Protein C deficiency is a rare genetic trait that predisposes to thrombotic disease. It was first described in 1981.[2] The disease belongs to a group of genetic disorders known as thrombophilias. Protein C deficiency is associated with an increased incidence of venous thromboembolism (relative risk 8–10), whereas no association with arterial thrombotic disease has been found.[3]
Presentation
Complications
Protein C is vitamin K-dependent. Patients with Protein C deficiency are at an increased risk of developing skin necrosis while on warfarin. Protein C has a short half life (8 hour) compared with other vitamin K-dependent factors and therefore is rapidly depleted with warfarin initiation, resulting in a transient hypercoagulable state.[citation needed]
Pathophysiology
The main function of protein C is its anticoagulant property as an inhibitor of coagulation factors V and VIII. A deficiency results in a loss of the normal cleaving of Factors Va and VIIIa. There are two main types of protein C mutations that lead to protein C deficiency:[3]
- Type I: Quantitative defects of protein C (low production or short protein half life)
- Type II: Qualitative defects, in which interaction with other molecules is abnormal. Defects in interaction with thrombomodulin, phospholipids, factors V/VIII and others have been described.
The majority of people with protein C deficiency lack only one copy of the functioning genes, and are therefore heterozygous. Before 1999, only sixteen cases of homozygous protein C deficiency had been described (two abnormal copies of the gene, leading to absence of functioning protein C in the bloodstream). This may manifest itself as purpura fulminans in newborn babies.[3]
Diagnosis
There are two main types of protein C assays, activity and antigen (immunoassays).[4] Commercially available activity assays are based on chromogenic assays that use activation by snake venom in an activating reagent, or clotting and enzyme-linked immunosorbant assays.[5] Repeated testing for protein C functional activity allows differentiation between transient and congenital deficiency of protein C.[4][6]
Initially, a protein C activity (functional) assay can be performed, and if the result is low, a protein C antigen assay can be considered to determine the deficiency subtype (Type I or Type II).
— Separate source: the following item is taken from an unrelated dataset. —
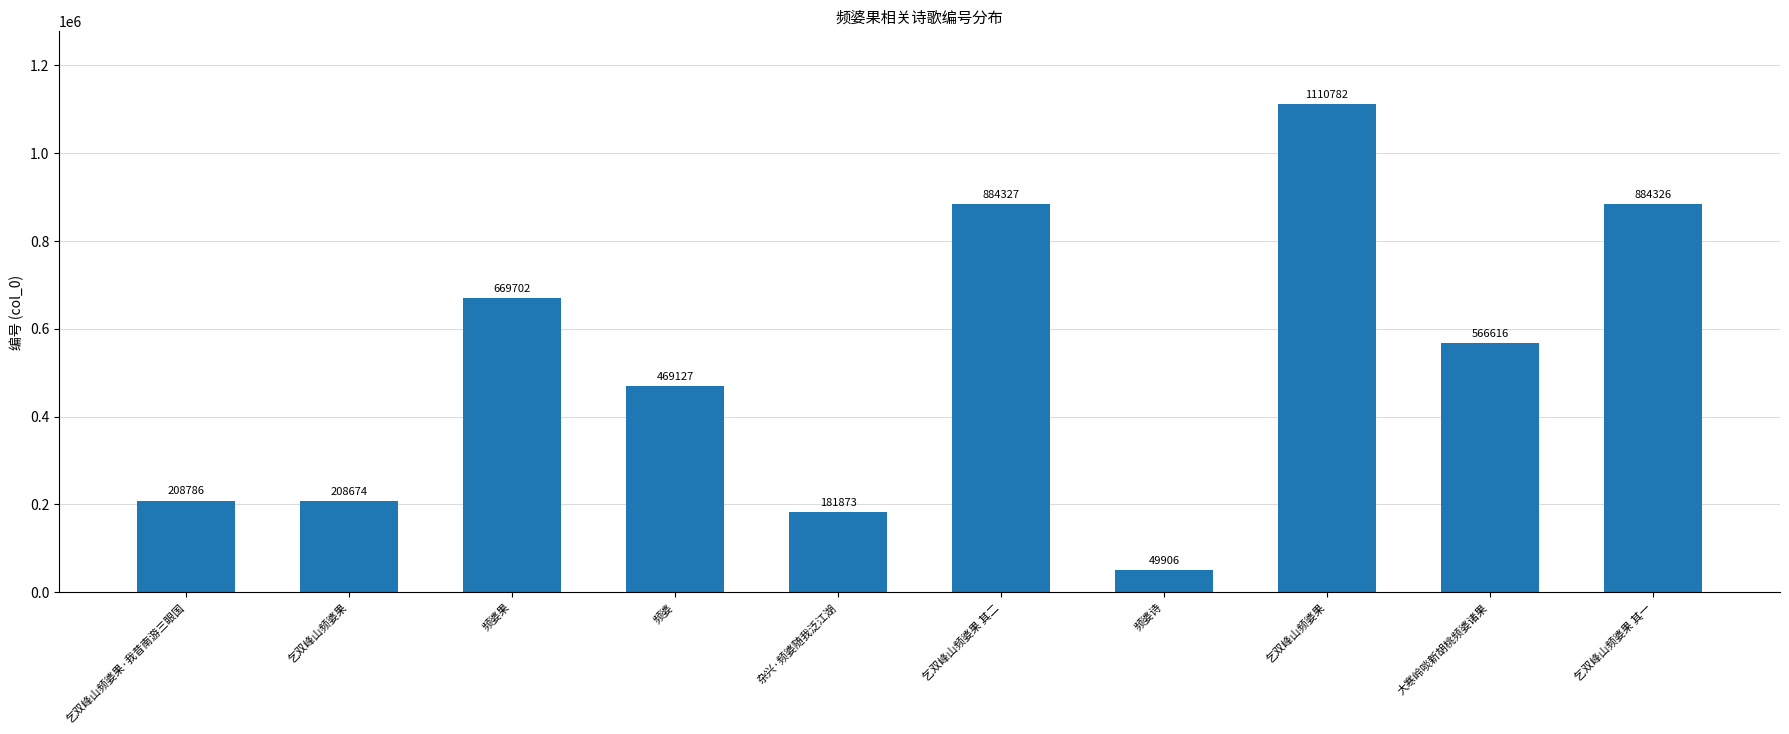

Where does the data first go above 566616?

频婆果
In type I deficiencies, normally functioning protein C molecules are made in reduced quantity. In type II deficiencies normal amounts of dysfunctional protein C are synthesized.[4]
Antigen assays are immunoassays designed to measure the quantity of protein C regardless of its function. Type I deficiencies are therefore characterized by a decrease in both activity and antigen protein C assays whereas type II deficiencies exhibit normal protein C antigen levels with decreased activity levels.[4]
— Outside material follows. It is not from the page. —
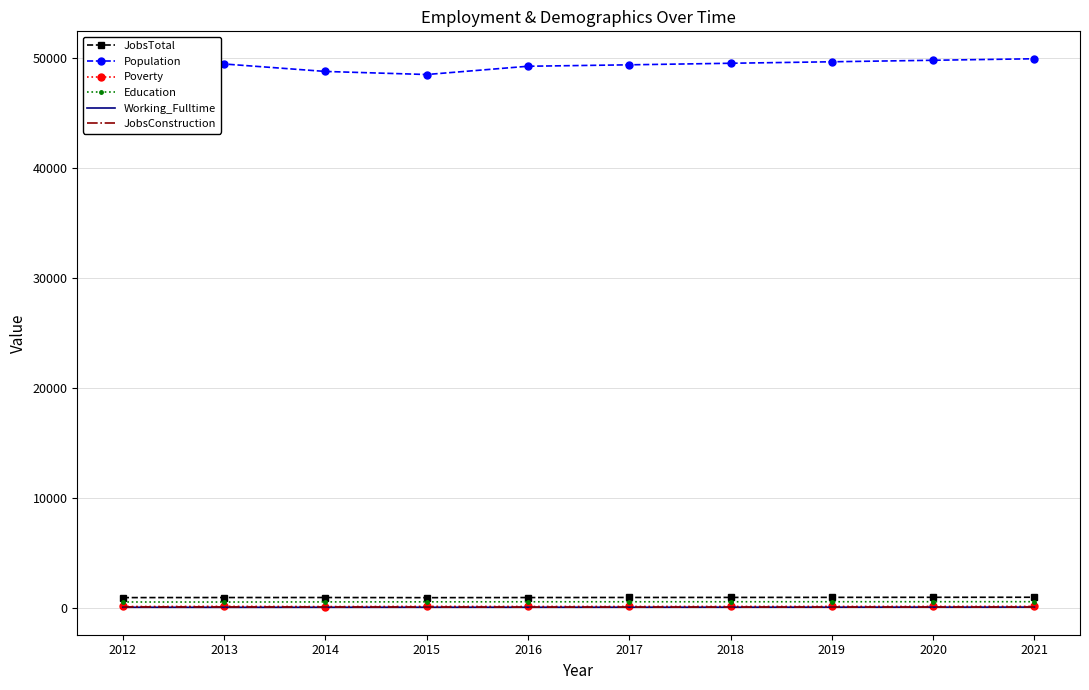

Which series has the largest range (max minus min)?

Population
The human protein C gene (PROC) comprises 9 exons, and protein C deficiency has been linked to over 160 mutations to date.[7][8] Therefore, DNA testing for protein C deficiency is generally not available outside of specialized research laboratories.[4]
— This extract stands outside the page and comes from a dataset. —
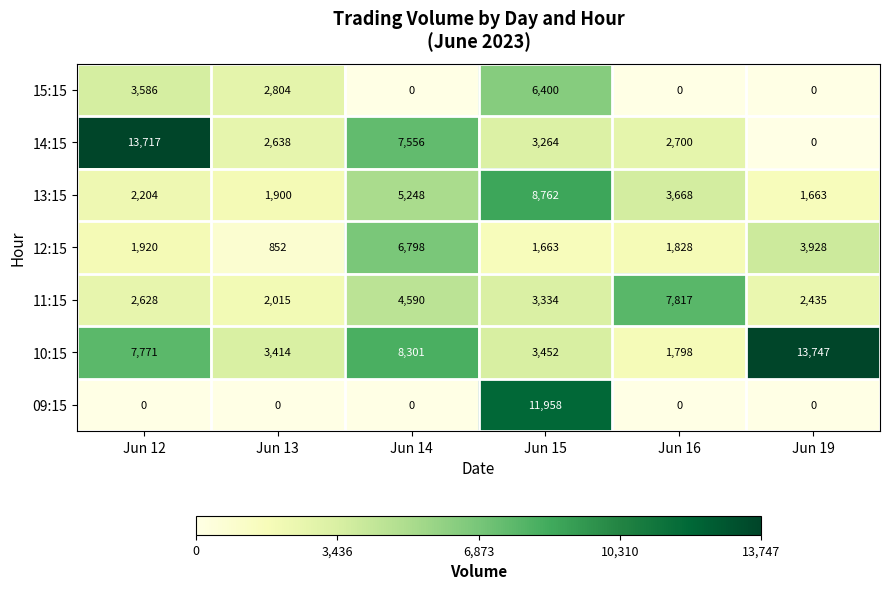

How many series are shown in this chart?

7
Manifestation of purpura fulminans as it is usually associated with reduced protein C plasma concentrations of <5 mg IU/dL.[6] The normal concentration of plasma protein C is 70 nM (4 µg/mL) with a half live of approximately 8 hours.[2] Healthy term neonates, however, have lower (and more variable) physiological levels of protein C (ranging between 15-55 IU/dL) than older children or adults, and these concentrations progressively increase throughout the first 6 months of life.[9] Protein C levels may be <10 IU/dL in preterm or twin neonates or those with respiratory distress without manifesting either purpura fulminans or disseminated intravascular coagulation.[10]
Treatment
Primary prophylaxis with low-molecular weight heparin, heparin, or warfarin is often considered in known familial cases. Anticoagulant prophylaxis is given to all who develop a venous clot regardless of underlying cause.[5] Studies have demonstrated an increased risk of recurrent venous thromboembolic events in patients with protein C deficiency. Therefore, long-term anticoagulation therapy with warfarin may be considered in these patients.[5] Homozygous protein C defect constitutes a potentially life-threatening disease, and warrants the use of supplemental protein C concentrates.[11] Liver transplant may be considered curative for homozygous protein C deficiency.[11]
Epidemiology
Heterozygous protein C deficiency occurs in 0.14–0.50% of the general population.[12][13] Based on an estimated carrier rate of 0.2%, a homozygous or compound heterozygous protein C deficiency incidence of 1 per 4 million births could be predicted, although far fewer living patients have been identified.[5] This low prevalence of patients with severe genetic protein C deficiency may be explained by excessive fetal demise, early postnatal deaths before diagnosis, heterogeneity in the cause of low concentrations of protein C among healthy individuals and under-reporting.[5]
The incidence of protein C deficiency in individuals who present with clinical symptoms has been reported to be estimated at 1 in 20,000.[14]